Phillies (29-33) at Nationals (38-24)
4:05 p.m. on CSN
Here are five things to know for Sunday afternoon's tilt:
1. Road and overall woes
After going 3-7 on their recent 10-game homestand, the Phils haven't had any more luck to start their five-game road trip. Saturday's loss clinched a third straight road series loss and a fifth consecutive road defeat. So far, this series has certainly been a far cry from the three-game sweep of the Nationals in D.C. in late April.
The first two games against the Nats have followed the Phillies' recent trend: Struggles in the starting rotation and not nearly enough offense to make up for it. Even the Phillies' most consistent starter, Aaron Nola, fell victim to a strong Nationals offense Saturday, as he lasted just 3⅔ innings, his shortest outing of his career.

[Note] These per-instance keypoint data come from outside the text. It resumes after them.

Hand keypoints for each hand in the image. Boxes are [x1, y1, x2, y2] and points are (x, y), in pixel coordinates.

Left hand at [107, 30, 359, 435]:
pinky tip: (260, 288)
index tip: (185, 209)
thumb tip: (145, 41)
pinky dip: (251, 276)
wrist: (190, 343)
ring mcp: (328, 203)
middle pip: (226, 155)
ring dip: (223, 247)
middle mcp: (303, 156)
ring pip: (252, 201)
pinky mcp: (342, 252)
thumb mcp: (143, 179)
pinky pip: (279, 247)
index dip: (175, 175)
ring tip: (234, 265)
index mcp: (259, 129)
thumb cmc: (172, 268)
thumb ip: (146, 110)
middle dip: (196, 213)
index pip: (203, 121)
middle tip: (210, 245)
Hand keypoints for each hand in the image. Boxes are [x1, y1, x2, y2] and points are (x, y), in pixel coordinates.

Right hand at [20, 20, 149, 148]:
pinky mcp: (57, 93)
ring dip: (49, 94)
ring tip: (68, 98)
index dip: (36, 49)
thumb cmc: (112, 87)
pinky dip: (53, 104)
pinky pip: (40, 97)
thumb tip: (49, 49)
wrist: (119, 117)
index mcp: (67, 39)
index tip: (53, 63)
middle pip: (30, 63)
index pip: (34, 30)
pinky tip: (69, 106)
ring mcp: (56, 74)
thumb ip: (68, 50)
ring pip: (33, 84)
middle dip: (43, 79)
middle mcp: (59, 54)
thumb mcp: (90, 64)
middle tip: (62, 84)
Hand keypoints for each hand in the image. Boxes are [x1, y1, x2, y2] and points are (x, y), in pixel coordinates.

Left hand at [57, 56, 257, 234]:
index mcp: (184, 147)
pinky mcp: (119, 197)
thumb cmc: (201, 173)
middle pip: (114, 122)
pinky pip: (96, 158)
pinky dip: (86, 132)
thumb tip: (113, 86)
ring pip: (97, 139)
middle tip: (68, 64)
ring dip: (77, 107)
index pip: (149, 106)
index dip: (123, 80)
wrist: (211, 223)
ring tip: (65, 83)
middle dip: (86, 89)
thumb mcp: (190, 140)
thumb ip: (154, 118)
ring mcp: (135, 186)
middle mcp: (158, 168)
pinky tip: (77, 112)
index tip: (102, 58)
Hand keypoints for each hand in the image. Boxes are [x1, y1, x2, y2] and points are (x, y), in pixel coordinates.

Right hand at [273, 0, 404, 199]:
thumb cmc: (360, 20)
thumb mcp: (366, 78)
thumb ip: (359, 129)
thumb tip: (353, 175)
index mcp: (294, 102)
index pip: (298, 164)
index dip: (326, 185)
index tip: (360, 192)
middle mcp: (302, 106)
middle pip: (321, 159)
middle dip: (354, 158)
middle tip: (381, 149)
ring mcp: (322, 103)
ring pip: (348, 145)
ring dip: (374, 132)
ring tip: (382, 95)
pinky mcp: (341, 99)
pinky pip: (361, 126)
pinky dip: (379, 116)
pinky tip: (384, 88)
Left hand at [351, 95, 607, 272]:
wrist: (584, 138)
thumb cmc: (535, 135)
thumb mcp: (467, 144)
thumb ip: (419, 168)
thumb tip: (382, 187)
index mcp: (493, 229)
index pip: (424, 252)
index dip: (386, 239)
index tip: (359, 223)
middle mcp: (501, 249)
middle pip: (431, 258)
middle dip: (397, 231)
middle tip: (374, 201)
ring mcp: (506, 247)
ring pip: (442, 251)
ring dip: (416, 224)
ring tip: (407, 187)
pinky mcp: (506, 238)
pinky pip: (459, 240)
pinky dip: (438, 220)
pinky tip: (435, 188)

The Nationals, meanwhile, are as hot as the Phillies are cold. They've now won five of their last six games, scoring eight or more runs in all five victories. After injuries derailed the Nats' offense last season, the NL East leaders are now first in the National League with 85 home runs and fourth with a .428 slugging percentage.

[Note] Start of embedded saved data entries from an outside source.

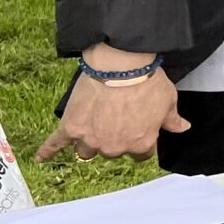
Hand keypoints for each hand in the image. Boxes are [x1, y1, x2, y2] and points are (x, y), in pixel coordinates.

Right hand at [37, 48, 187, 163]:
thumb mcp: (168, 100)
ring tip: (92, 127)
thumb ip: (173, 119)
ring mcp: (91, 139)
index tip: (137, 130)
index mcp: (140, 144)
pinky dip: (48, 151)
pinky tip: (41, 158)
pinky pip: (56, 143)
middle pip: (112, 151)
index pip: (141, 154)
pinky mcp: (71, 127)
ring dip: (89, 141)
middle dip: (114, 138)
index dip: (139, 141)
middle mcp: (114, 147)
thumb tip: (182, 128)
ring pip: (87, 151)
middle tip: (115, 118)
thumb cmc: (147, 81)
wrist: (120, 65)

The Phillies' offense is the second-worst in the NL with just 198 runs and a .365 team slugging percentage.
2. Third time's the charm?
The Phils' struggling offense will have a tough task with young right-handed starter Joe Ross. The 23-year-old dominated the Phillies in two starts at Citizens Bank Park earlier this season, picking up wins on April 15 and May 31. He lasted at least seven innings and gave up just three hits in both starts, allowing just one run total.
Despite his success against the Phillies, Ross has cooled off slightly after a hot start to the season. He sported a 1.23 ERA after five starts, but his ERA is now 2.92. In his most recent outing, he lasted just four innings while surrendering five runs to the Chicago White Sox. Part of his recent struggles are from an increase in home runs, giving up five in his last six starts after allowing none in his first five.
Sunday's game will be just the 25th start of Ross' burgeoning career. The younger brother of Padres starter Tyson Ross, Joe Ross is expected to be a staple of the Nationals' rotation moving forward, so the Phillies will need to start hitting him at some point.
3. Back end of the rotation
If the Phillies are going to get back toward .500, they'll need a lot more out of Morgan and the bottom of their rotation. Morgan, who challenged for the fifth spot in the rotation in spring training, has been well below average since getting called up in late April.
However, after his ERA ballooned to 7.07 after giving up six runs to the Nationals on June 1, he bounced back with a gutsy performance against the Chicago Cubs his last time out. He gave up eight hits but held the MLB-best Cubs to just three runs in six innings.
The Phils hope that quality start may be enough to get Morgan going. The 26-year-old lefty was better last season, pitching to a 4.48 ERA. More ugly outings like his last one against the Nats could make the front office consider calling up a prospect or two.
4. Players to watch
Phillies: While other parts of the offense have gone cold, Odubel Herrera keeps hitting. He has a .333 batting average in his last seven games. His .421 on-base percentage is fourth in all of baseball.
Nationals: Starting catcher Wilson Ramos has been hot this season. His .343 batting average, .396 OBP and .564 SLG are tops for catchers with at least 100 at-bats and his nine homers are tied with Milwaukee Brewers backstop Jonathan Lucroy for the MLB lead among catchers.
5. This and that
• Ramos went 3 for 3 last week against Morgan with a home run and four RBIs.
• Herrera is 1 for 4 against Ross with two walks. Ryan Howard and Maikel Franco are both 0 for 6 against Ross.
• The Phillies have not won a series since taking two of three against the Miami Marlins on May 16-18. That run includes seven series, not including a four-game split with the Brewers earlier this month.
• The Nationals have never won six straight games in one season against the Phillies since the franchise moved to Washington from Montreal in 2005.